Research Article
Frequency of Serotonin Transporter Promote Gene Polymorphism in Opioid Addicts
Tahere Nazari1, Nasrin Ghasemi2 and Amir Hossein Mansourabadi3*1International Campus, Shahid Sadoughi University of Medical Sciences, Iran
2Research and Clinical, Centre for Infertility, Shahid Sadoughi University of Medical Sciences, Iran
3Immunology department, Shahid Sadoughi University of Medical Science, Iran
- Corresponding Author:
- Amir Hossein Mansourabadi
Immunology Department
Shahid Sadoughi University of Medical Science, Iran
Tel: 09380097059
E-mail: a.mansourabadi.67@gmail.com
Received date: Jan 23, 2016; Accepted date: Apr 15, 2016; Published date: Apr 21, 2016
Citation: Nazari T, Ghasemi N, Mansourabadi A (2016) Frequency of Serotonin Transporter Promote Gene Polymorphism in Opioid Addicts. J Addict Res Ther 7: 278. doi:10.4172/2155-6105.1000278
Copyright: © 2016 Nazari T, et al. This is an open-access article distributed under the terms of the Creative Commons Attribution License, which permits unrestricted use, distribution, and reproduction in any medium, provided the original author and source are credited.
Abstract
Background: The human serotonin transporter promoter (5-HTT) gene genotype was previously reported to be associated with temperament and personality traits at risk for substance abuse in the subjects with antisocial behaviour. Association studies of polymorphism in the promoter region of this gene in addiction have shown conflicting results. A common 44-base pair insertion/deletion polymorphism in the region of 5-HTT has been observed. This biallelic functional polymorphism designated long (L) and short (S) promotors, which affect 5-HTT gene expression since the short variant is associated with lower transcriptional activity. Since there is strong evidence of a disturbance in brain serotonergic transmission among antisocial, impulsive, anxiety, and different kinds of addiction, the purpose of present study was to evaluate the frequency of these genotypes among adolescents with opioid addiction.
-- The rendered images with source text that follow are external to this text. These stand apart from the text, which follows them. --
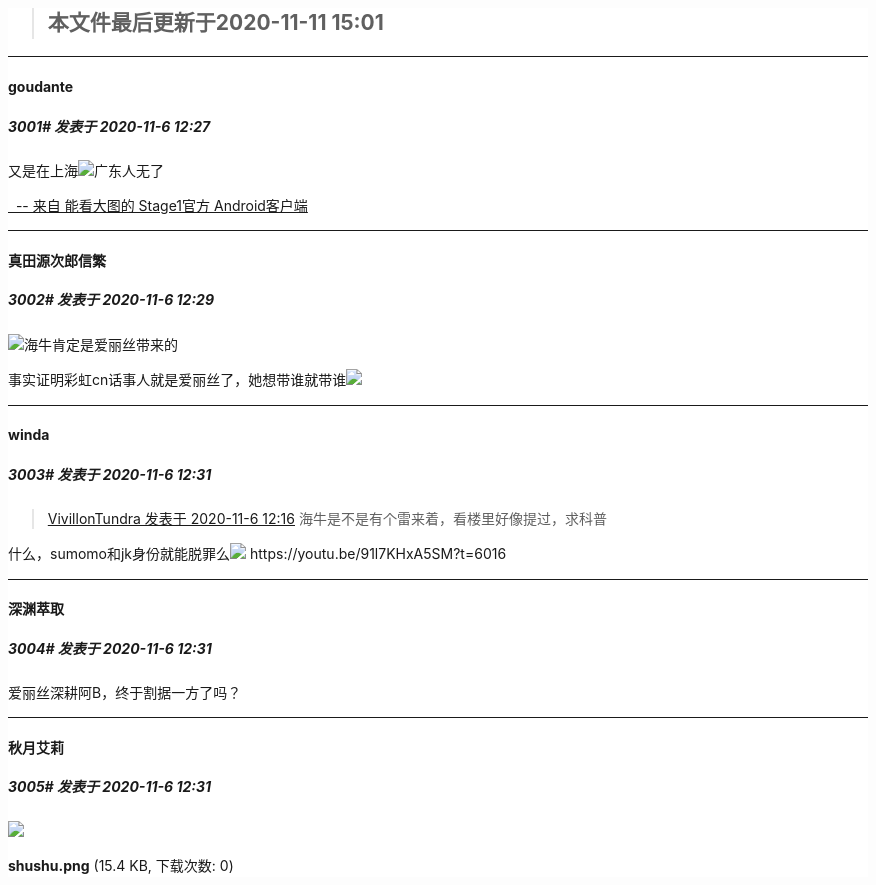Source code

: > ## **本文件最后更新于2020-11-11 15:01** 


-----

####  goudante  
##### 3001#       发表于 2020-11-6 12:27


又是在上海<img src="https://static.saraba1st.com/image/smiley/face2017/004.gif" referrerpolicy="no-referrer">广东人无了

[  -- 来自 能看大图的 Stage1官方 Android客户端](https://www.coolapk.com/apk/140634)


-----

####  真田源次郎信繁  
##### 3002#       发表于 2020-11-6 12:29


<img src="https://static.saraba1st.com/image/smiley/face2017/067.png" referrerpolicy="no-referrer">海牛肯定是爱丽丝带来的

事实证明彩虹cn话事人就是爱丽丝了，她想带谁就带谁<img src="https://static.saraba1st.com/image/smiley/face2017/067.png" referrerpolicy="no-referrer">


-----

####  winda  
##### 3003#       发表于 2020-11-6 12:31


<blockquote><a href="httphttps://bbs.saraba1st.com/2b/forum.php?mod=redirect&amp;goto=findpost&amp;pid=49297150&amp;ptid=1969498" target="_blank">VivillonTundra 发表于 2020-11-6 12:16</a>
海牛是不是有个雷来着，看楼里好像提过，求科普</blockquote>
什么，sumomo和jk身份就能脱罪么<img src="https://static.saraba1st.com/image/smiley/face2017/037.png" referrerpolicy="no-referrer">
https://youtu.be/91l7KHxA5SM?t=6016


-----

####  深渊萃取  
##### 3004#       发表于 2020-11-6 12:31


爱丽丝深耕阿B，终于割据一方了吗？


-----

####  秋月艾莉  
##### 3005#       发表于 2020-11-6 12:31


<img src="https://img.saraba1st.com/forum/202011/06/123114v1zyrctcdnydtr4r.png" referrerpolicy="no-referrer">


<strong>shushu.png</strong> (15.4 KB, 下载次数: 0)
Method: One hundred and forty opium dependent males, aged 20-50 years, entered the study, after signing informed written consent. They referred to the rehabilitation centre to treat their addiction. Three questionnaires, general, Minnesota Multiphasic Personality Inventory (MMPI), genetic and family pedigree) were filled out by experts. Information obtained from these questionnaires included their age, gender, consanguinity of parents, type of substance abuse, socioeconomic position, psychiatric disorder and family history of drug abuse and any other diseases. First, behavioural disorders were studied in addict cases. Then, polymorphic region of the human serotonin transporter gene was evaluated and compared between 31 addicts and 31 normal volunteer matched in age, sex and socioeconomic situation as controls. Whole blood sample (2ml) from each participant was collected on sterile tube and stored for subsequent extraction of DNA using phenol-chloroform method. Then DNA was PCR-amplified. The PCR products were resolved in 2.5% agarose gel. Data were analysed using chi-square test and P < 0.05 was considered significant.
Results: Short allele frequency in cases and controls were 0.532 and 0.387 respectively. Long allele frequency in cases and control were 0.468 and 0.613 respectively. Despite of OR =1.8 this study indicate no significant association between frequency of short allele and addiction to opioid.
Conclusions: Although previous findings indicated association of short allele with addiction, this study did not confirm these results. Several possibilities exist for these discrepant results, including small sample size, potential population stratification, and categorical phenotypes.